Geburtshilfe in der Krise
Seit 2018 haben zehn Prozent der Geburtsstationen in Deutschland ihre Arbeit eingestellt. Zahlen des Statistischen Bundesamtes zeigen die Dramatik der Lage: Demnach führten 2021 von den bestehenden 1887 Krankenhäusern nur noch etwas mehr als 32 % Entbildungen durch, 1991 waren es noch 2441 Krankenhäuser, von denen mit rund 49 % fast die Hälfte Geburtshilfe anbot. Die Situation hat sich seit 2011 weiter zugespitzt, da seither die Geburtenzahlen deutlich gestiegen waren – zumindest bis 2021. Als Gründe für die Schließungen nennen die Kliniken wirtschaftliche Überlegungen und Personalmangel.
von Cornelia Kaminski
Wer eigene Kinder hat, kennt das Gefühl: Eine Schwangerschaft ist wie ein Zug, der unaufhaltsam auf ein Ziel zusteuert. Betroffene Eltern malen sich dieses Ziel gern als gemütlichen, sicheren Bahnhof aus, in dem die Schwangere umsorgt und das Neugeborene von kompetenten Händen empfangen wird. Ein solch sicherer Bahnhof ist ein Krankenhaus mit einer Geburtsstation, idealerweise sogar ein Perinatalzentrum, das darüber hinaus noch eine Kinderintensivstation vorhält.

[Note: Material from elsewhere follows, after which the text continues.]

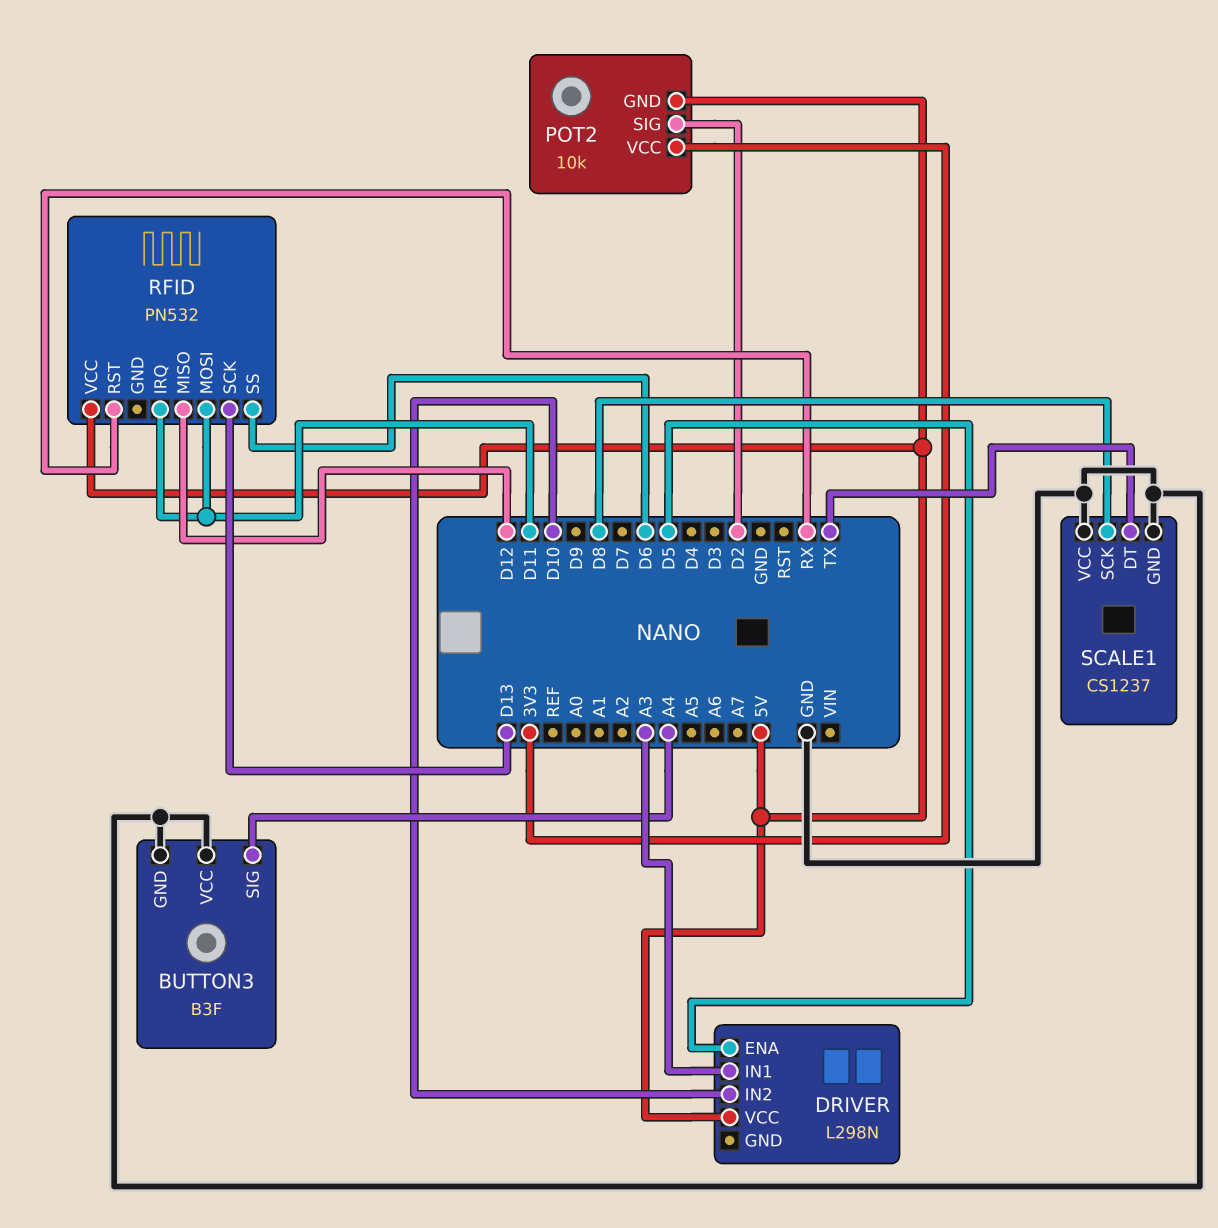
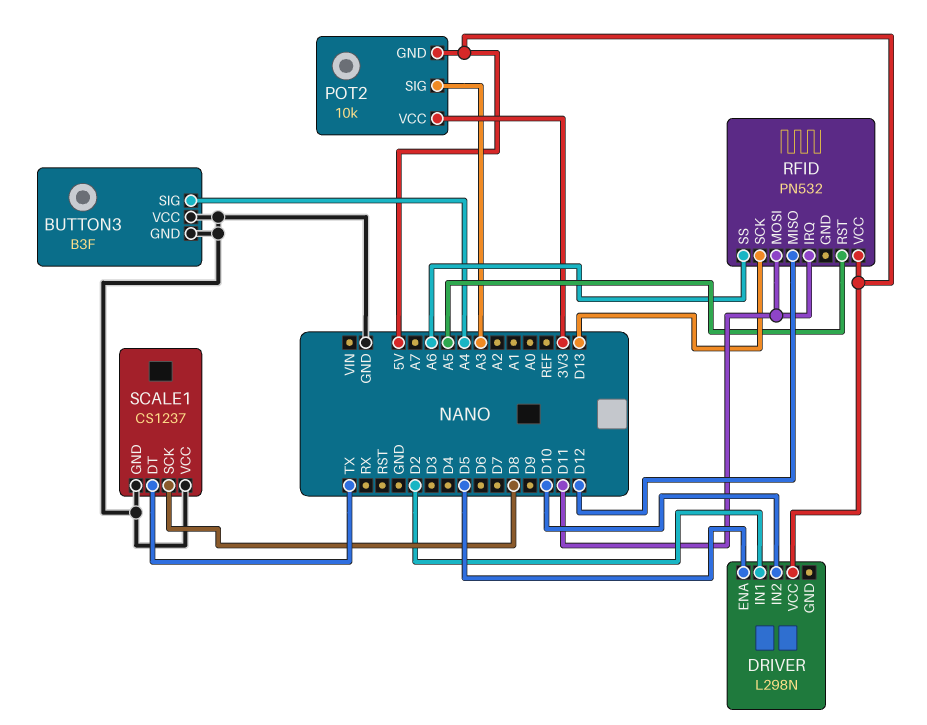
DRIVER pin IN1: A3 -> D2
POT2 pin SIG: D2 -> A3
RFID pin RST: RX -> A5
RFID pin SS: D6 -> A6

Es ist daher wenig verwunderlich, dass die allermeisten Geburten in Deutschland – 98 % laut Deutschem Hebammenverband (Stand 2022) – in Kreißsälen stattfinden. Nur in einem Kreißsaal kann ein ärztliches Team im Notfall schnell und kompetent eingreifen, beispielsweise durch einen Notkaiserschnitt. Dieser wird erforderlich, wenn etwa die Herztöne des Kindes rapide absinken, ein Nabelschnurvorfall vorliegt oder die Plazenta sich abgelöst hat. Schnelligkeit ist das oberste Gebot, um das Leben von Mutter und Kind nicht zu gefährden: Innerhalb von höchstens zwanzig Minuten, so die Empfehlung der Fachgesellschaften, sollte nach dem Entschluss zum Kaiserschnitt die Entbindung stattgefunden haben. Ebenso wichtig ist unter Umständen die medizinische Notversorgung des Neugeborenen.